Corner coasting helps! While not a real fix, I found that using the Synaptics driver's CornerCoasting mode instead of the normal (finger-off) inertial scrolling mode helps. Reason: corner coasting mode is active while keeping the finger in the corner and stops immediately when releasing it. While pressing Ctrl during corner coasting still creates the "Firefox zoom madness" problem you describe, I found I am very unlikely to do that while I am actively involved in an action (i.e. with the finger on the touchpad rather than finger-off coasting).
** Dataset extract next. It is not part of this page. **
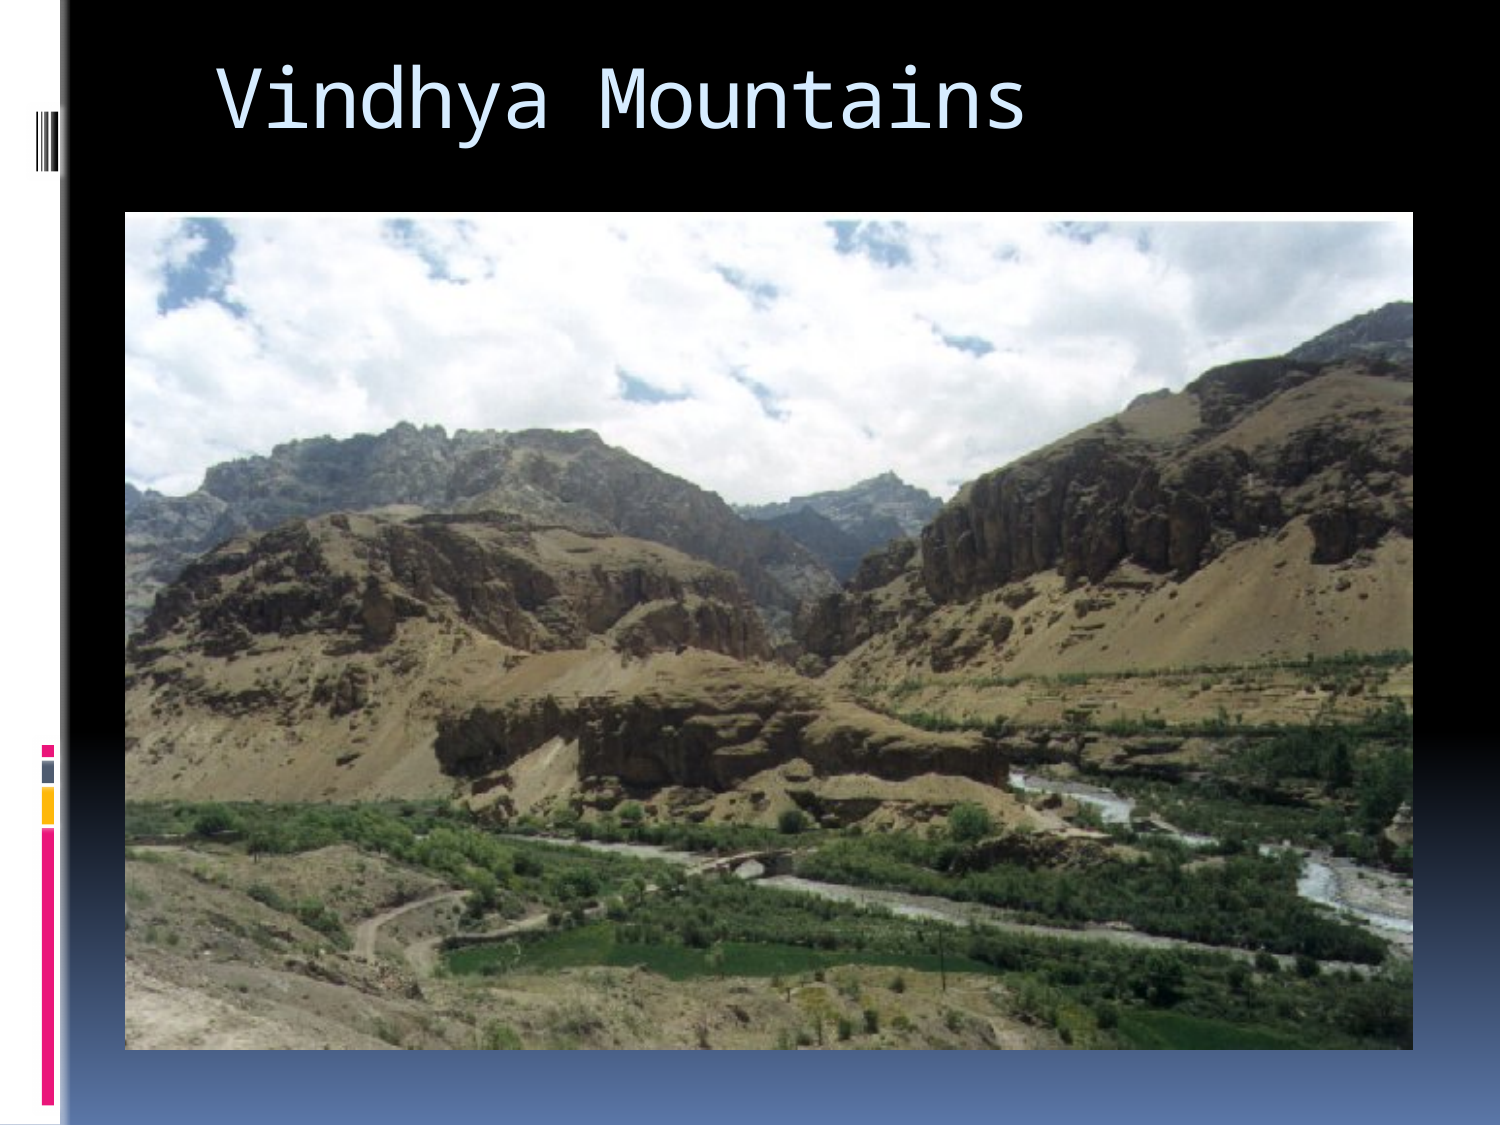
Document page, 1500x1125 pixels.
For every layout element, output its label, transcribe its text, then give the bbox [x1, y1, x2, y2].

title Vindhya Mountains [200, 37, 1475, 213]
picture [124, 211, 1413, 1051]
Trying out corner coasting. The following command will set up corner coasting mode:

synclient VertEdgeScroll=1 CornerCoasting=1 CoastingSpeed=1 CoastingFriction=0

VertEdgeScroll=1 is because corner coasting only works with edge scrolling, not with two-finger scrolling. If you like corner coasting at both right and bottom edges, add HorizEdgeScroll=1 to the above line. CornerCoasting=1 enables corner coasting mode. CoastingSpeed is the minimum speed of scrolling during coasting, but that seems also to be the minimum cursor speed to trigger it. So I set it to its minimum to make it easiest to trigger the mode, which else can be tricky (and impossible with something like CoastingSpeed=100). CoastingFriction is a value to let inertial scrolling fade out. We disable it here to keep it going until you lift the finger, different from what is usually desired in finger-off conventional coasting. For more details on these options, see the Synaptics manpage.

Something not mentioned in the manpage: corner coasting is seemingly enabled by swiping from a non-corner edge area into a corner area, and then keeping the finger there. So, corner coasting movement stops if you accidentally lift the finger, for a very short time even, by bumping into / over the touchpad edge. The "move into a corner area" trigger mode also means, corner coasting won't work or will be difficult to trigger if your TopEdge and BottomEdge parameters leave little or no non-corner area at the edge. These are relevant here as the corner areas are defined by the intersections of edge areas. Also, without an accessibly sized right edge area, triggering corner coasting will also be difficult to impossible. For my hardware (ThinkPad X201), I found these values to work well (yours may be different, it takes some experimenting):

synclient RightEdge=4800 TopEdge=2000 BottomEdge=4000

Making corner coasting stick. While synclient is great for testing settings out with immediate effect, they are lost when restarting X. To make them stick, create a /etc/X11/xorg.conf.d/51-synaptics-cornercoasting.conf or similarly named config file as described here (it also works in Ubuntu!). For the above case, the content would be:

Section "InputClass"
    Identifier "Touchpad tweaks"
    Driver "synaptics"
    MatchIsTouchpad "on"
        Option "VertEdgeScroll" "on"
      # Option "HorizEdgeScroll" "on" # Enable if you want this.
        Option "CornerCoasting" "on"
        Option "CoastingSpeed" "1"
        Option "CoastingFriction" "0"

        Option "RightEdge" "4800"
        Option "TopEdge" "2000"
        Option "BottomEdge" "4000"
EndSection

And then restart X to see the effect, of course.